Well before the second month’s rent was due, Bettina Higgens had understood that agreeing to take Rona Jean Hancock as a roommate was a big, fat mistake.

It was Rona Jean’s half of the rent money that had tempted her. For a couple of years, Bettina had lived with her sister and her brother-in-law over on Oak Street, which hadn’t been bad, although their apartment was small and there wasn’t a lot of privacy. But her sister had gotten a divorce and moved to Atlanta, and Bettina had to hunt for another place to live.

The cheapest place she found was a room at Mrs. Brewster’s boardinghouse for young working women on West Plum. But Bettina hadn’t liked what she heard about the place from girls who had lived there.

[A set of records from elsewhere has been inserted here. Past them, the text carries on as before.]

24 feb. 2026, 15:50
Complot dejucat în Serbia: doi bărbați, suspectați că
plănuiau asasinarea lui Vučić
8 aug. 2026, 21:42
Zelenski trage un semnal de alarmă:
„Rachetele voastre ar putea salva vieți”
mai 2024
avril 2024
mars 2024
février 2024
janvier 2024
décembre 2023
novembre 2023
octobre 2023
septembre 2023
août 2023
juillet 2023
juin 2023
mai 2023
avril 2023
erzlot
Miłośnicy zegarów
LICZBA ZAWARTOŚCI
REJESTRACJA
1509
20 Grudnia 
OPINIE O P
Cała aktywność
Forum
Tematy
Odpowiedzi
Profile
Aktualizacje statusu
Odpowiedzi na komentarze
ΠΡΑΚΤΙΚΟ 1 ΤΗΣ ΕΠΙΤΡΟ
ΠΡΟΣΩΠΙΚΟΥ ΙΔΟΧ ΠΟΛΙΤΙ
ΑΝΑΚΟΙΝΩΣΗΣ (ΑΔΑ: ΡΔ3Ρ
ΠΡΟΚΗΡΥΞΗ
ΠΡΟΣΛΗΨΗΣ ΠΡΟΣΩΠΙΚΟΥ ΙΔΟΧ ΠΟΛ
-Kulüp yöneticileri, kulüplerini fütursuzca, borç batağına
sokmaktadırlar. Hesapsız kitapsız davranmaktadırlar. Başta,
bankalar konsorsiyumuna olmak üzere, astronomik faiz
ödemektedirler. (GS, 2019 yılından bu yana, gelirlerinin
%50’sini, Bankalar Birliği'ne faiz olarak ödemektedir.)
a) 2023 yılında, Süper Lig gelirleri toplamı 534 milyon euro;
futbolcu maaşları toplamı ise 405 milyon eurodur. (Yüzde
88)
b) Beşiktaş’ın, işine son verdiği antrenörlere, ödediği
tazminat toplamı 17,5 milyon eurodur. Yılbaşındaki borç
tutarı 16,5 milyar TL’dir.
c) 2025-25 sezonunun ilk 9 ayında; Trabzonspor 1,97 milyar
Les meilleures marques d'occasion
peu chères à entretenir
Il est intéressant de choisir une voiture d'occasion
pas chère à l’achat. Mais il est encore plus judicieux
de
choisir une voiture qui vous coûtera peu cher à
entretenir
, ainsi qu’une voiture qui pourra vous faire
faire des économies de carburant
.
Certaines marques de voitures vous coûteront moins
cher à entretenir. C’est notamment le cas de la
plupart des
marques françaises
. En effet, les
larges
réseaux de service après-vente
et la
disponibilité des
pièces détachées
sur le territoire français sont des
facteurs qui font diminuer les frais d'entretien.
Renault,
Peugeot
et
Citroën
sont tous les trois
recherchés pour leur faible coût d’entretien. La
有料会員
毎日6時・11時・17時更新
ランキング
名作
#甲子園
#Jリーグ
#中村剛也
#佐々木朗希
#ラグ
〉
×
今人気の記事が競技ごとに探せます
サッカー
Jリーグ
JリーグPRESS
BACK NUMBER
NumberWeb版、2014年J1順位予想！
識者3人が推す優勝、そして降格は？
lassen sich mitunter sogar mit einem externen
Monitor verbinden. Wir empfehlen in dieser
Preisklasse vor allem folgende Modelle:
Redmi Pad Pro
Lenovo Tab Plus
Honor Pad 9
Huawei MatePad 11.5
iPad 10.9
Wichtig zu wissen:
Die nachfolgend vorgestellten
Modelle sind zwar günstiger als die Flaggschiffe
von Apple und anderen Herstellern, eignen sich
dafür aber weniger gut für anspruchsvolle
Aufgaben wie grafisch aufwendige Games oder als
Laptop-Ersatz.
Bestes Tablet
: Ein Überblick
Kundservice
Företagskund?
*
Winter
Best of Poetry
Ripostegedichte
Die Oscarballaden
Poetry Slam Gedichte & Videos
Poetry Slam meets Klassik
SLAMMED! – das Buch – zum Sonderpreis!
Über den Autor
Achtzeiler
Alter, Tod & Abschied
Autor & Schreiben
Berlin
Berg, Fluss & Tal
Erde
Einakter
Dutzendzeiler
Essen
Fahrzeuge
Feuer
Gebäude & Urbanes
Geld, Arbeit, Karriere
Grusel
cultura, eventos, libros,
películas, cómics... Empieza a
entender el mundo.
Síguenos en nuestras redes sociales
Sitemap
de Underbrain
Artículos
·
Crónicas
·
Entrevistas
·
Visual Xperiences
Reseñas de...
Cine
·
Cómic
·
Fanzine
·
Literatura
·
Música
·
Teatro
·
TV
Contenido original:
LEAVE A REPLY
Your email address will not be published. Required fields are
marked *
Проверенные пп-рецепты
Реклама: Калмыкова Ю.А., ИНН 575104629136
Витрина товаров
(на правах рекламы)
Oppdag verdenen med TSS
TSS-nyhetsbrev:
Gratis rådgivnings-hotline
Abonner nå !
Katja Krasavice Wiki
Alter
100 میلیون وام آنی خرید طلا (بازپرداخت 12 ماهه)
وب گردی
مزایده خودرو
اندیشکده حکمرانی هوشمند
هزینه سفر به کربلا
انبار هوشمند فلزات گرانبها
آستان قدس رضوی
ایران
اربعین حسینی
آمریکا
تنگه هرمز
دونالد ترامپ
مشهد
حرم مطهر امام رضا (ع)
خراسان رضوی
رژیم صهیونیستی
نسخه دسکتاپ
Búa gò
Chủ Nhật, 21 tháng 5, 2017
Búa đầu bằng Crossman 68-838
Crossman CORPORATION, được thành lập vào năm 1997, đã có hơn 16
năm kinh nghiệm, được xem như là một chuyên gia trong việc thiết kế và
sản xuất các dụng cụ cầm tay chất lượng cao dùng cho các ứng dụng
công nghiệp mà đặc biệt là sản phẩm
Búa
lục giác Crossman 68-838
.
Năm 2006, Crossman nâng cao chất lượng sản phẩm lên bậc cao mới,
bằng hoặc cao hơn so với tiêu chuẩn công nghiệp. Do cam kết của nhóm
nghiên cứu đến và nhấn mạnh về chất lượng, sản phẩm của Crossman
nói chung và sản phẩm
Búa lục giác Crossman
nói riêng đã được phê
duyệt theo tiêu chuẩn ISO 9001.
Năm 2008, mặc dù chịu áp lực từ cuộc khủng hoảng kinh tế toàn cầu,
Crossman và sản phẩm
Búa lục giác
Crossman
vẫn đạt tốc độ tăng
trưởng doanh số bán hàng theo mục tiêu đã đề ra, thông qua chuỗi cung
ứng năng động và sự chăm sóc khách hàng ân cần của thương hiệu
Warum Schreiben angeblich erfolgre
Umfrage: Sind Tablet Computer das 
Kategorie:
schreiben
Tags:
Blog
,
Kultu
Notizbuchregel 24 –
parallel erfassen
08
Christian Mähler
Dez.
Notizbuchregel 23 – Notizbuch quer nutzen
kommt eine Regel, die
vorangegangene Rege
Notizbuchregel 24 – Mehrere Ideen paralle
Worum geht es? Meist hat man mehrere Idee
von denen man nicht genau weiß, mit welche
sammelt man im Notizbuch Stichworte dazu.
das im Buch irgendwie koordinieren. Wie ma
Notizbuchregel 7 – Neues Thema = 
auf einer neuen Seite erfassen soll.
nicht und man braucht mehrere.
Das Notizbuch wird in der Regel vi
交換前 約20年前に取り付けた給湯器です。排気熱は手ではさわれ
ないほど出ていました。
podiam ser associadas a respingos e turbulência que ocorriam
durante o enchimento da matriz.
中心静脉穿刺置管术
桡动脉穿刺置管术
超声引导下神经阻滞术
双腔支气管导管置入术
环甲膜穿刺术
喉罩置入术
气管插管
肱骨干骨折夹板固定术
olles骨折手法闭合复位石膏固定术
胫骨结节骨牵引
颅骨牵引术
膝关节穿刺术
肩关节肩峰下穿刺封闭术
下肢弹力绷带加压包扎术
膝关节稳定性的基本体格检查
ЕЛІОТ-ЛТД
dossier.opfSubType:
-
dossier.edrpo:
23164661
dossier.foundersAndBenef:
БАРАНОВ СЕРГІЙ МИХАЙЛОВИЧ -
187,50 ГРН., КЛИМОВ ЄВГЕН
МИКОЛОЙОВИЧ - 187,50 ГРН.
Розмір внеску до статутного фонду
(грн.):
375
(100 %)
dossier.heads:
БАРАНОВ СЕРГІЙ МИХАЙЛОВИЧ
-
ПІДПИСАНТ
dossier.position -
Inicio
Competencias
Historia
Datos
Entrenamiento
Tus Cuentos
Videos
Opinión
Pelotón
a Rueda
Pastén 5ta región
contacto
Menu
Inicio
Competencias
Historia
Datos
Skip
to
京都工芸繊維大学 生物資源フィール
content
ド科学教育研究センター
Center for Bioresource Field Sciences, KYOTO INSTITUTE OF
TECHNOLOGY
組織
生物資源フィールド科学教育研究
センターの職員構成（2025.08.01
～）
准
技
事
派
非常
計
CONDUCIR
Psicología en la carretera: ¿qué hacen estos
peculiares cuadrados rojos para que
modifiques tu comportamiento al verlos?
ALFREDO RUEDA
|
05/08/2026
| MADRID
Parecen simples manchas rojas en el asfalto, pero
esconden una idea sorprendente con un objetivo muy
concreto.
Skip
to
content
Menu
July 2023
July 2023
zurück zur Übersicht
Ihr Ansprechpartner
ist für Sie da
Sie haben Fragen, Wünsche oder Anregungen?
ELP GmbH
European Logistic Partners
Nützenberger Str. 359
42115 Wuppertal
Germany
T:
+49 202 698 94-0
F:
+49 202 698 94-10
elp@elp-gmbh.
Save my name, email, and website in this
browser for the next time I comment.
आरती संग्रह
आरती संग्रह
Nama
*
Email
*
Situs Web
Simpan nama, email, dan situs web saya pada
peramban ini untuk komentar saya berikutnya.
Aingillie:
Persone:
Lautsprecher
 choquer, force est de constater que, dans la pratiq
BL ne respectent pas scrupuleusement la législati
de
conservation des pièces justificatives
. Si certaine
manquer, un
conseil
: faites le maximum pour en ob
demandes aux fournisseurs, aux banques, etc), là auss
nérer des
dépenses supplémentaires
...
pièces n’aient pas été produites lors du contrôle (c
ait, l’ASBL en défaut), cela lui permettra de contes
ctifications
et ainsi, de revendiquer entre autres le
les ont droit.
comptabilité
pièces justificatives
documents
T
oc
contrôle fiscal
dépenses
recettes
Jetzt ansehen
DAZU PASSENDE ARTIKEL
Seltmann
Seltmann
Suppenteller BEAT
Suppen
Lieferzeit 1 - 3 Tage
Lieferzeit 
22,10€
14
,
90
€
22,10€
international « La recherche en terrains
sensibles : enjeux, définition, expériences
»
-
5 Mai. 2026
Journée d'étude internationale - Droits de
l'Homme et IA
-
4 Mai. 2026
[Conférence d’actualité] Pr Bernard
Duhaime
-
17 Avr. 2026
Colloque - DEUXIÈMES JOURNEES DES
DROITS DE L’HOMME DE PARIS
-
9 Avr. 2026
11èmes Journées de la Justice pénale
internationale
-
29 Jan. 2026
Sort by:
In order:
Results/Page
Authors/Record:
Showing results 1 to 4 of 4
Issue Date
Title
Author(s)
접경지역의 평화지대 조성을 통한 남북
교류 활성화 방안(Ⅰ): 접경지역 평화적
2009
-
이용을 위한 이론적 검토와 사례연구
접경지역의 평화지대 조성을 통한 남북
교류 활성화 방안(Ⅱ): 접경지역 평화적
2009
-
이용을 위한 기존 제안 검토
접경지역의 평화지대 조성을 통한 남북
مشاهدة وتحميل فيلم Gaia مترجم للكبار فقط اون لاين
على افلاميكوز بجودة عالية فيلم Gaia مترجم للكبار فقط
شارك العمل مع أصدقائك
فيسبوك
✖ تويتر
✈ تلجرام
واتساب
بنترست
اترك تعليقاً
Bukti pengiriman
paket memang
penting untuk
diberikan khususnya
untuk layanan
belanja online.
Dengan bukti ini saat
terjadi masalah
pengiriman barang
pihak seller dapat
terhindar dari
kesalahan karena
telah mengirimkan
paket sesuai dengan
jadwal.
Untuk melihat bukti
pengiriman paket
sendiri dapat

Curfew was at nine on weekdays and ten thirty on weekends, and if you weren’t in the house on the dot, Mrs. Brewster (the girls called her Dragon Lady behind her back) simply locked the doors and you were stuck outside for the night. If you overslept at breakfast time (six thirty in the morning) or you were late to supper (five thirty at night), you went hungry, for you couldn’t use the kitchen or keep food in your room. As for entertaining company—well, that was a joke. You could sit out with a young man on the front porch until it got dark. Then you could sit in the parlor (on separate chairs, with the lights on), but only so long as the door to Mrs. Brewster’s sitting room was open.

But bad as Mrs. Brewster’s was, Bettina finally decided it was the best she could do, so she called to make the necessary arrangements. She hadn’t any more than hung up, however, when the phone rang again, and the switchboard girl at the Telephone Exchange—Rona Jean Hancock—introduced herself. She sincerely apologized for having overheard Bettina’s conversation with Mrs. Brewster. She said she would never have done such a thing but she was looking for a roommate, too, and knew of a small house for rent. If Bettina was interested, maybe they could go and look at it together.

That was how Bettina got hooked up with Rona Jean, and when the two of them had first moved in together, she had thought that it would be okay. She certainly enjoyed the little house, and since Rona Jean was gone a lot, she had it mostly to herself, which suited her just fine. After a hard day’s work making women beautiful, it was a relief to come home and kick off her shoes and relax.